[Items listed in a dataset]

####################

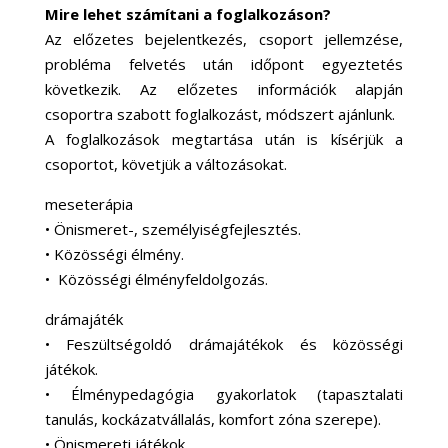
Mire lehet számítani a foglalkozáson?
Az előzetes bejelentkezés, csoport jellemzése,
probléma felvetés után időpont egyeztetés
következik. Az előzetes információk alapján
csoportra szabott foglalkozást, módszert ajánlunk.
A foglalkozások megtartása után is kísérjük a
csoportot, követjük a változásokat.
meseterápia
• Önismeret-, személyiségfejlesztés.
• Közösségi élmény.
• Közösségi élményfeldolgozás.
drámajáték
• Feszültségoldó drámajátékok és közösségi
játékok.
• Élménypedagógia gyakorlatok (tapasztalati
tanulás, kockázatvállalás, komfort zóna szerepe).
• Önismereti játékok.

####################

▸ **WORK REQUIRED**:
Should a picture appear among the entries, skip it and copy the rest exactly.

▸ **EXERCISE SOLUTION**:
Mire lehet számítani a foglalkozáson?
Az előzetes bejelentkezés, csoport jellemzése,
probléma felvetés után időpont egyeztetés
következik. Az előzetes információk alapján
csoportra szabott foglalkozást, módszert ajánlunk.
A foglalkozások megtartása után is kísérjük a
csoportot, követjük a változásokat.
meseterápia
• Önismeret-, személyiségfejlesztés.
• Közösségi élmény.
• Közösségi élményfeldolgozás.
drámajáték
• Feszültségoldó drámajátékok és közösségi
játékok.
• Élménypedagógia gyakorlatok (tapasztalati
tanulás, kockázatvállalás, komfort zóna szerepe).
• Önismereti játékok.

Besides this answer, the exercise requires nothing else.